[INFORMATION — start]

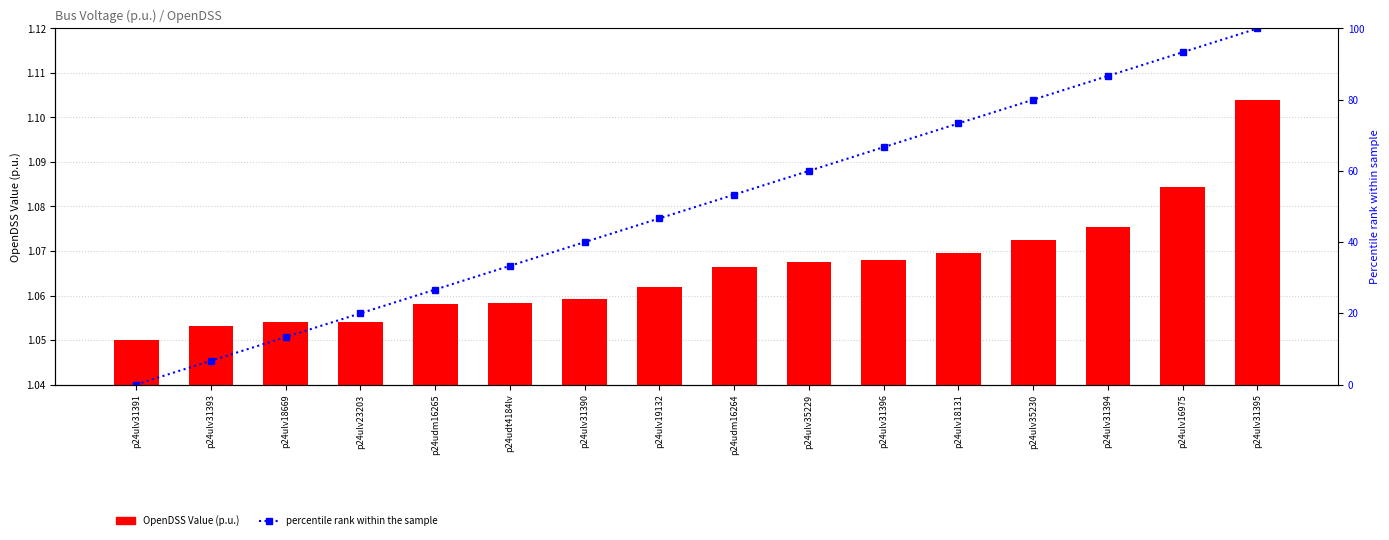

What is the spread (max minus min) of values at p24ulv35229?

58.9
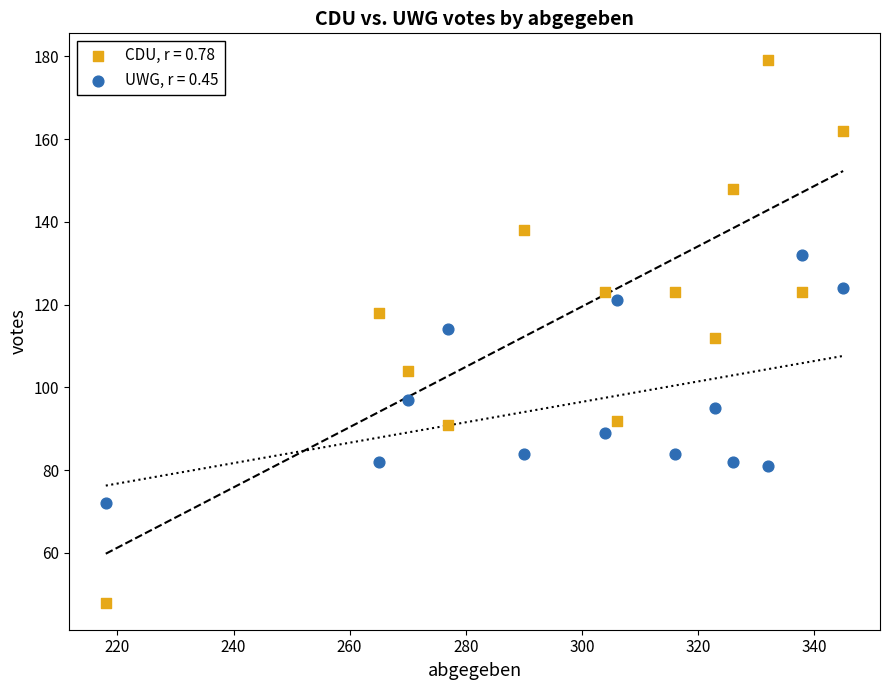

Which series reaches the maximum Y coordinate?

CDU, r = 0.78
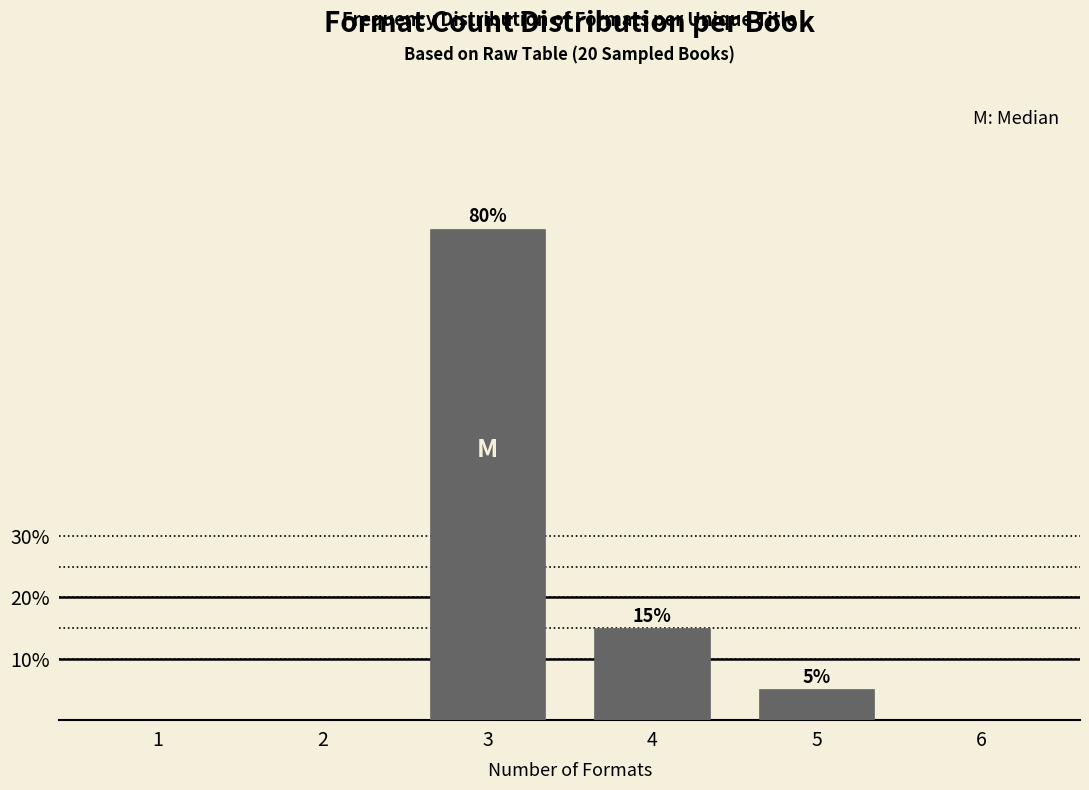

Reading left to right, transcribe all the data shown in this chart.

1=0	2=0	3=80	4=15	5=5	6=0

[INFORMATION — finish]

**GOAL OF THE EXERCISE**
Quote every one of the records above word for word, leaving out the pictures.

**FINISHED EXERCISE**
What is the spread (max minus min) of values at p24ulv35229?

58.9

Which series reaches the maximum Y coordinate?

CDU, r = 0.78

Reading left to right, transcribe all the data shown in this chart.

1=0	2=0	3=80	4=15	5=5	6=0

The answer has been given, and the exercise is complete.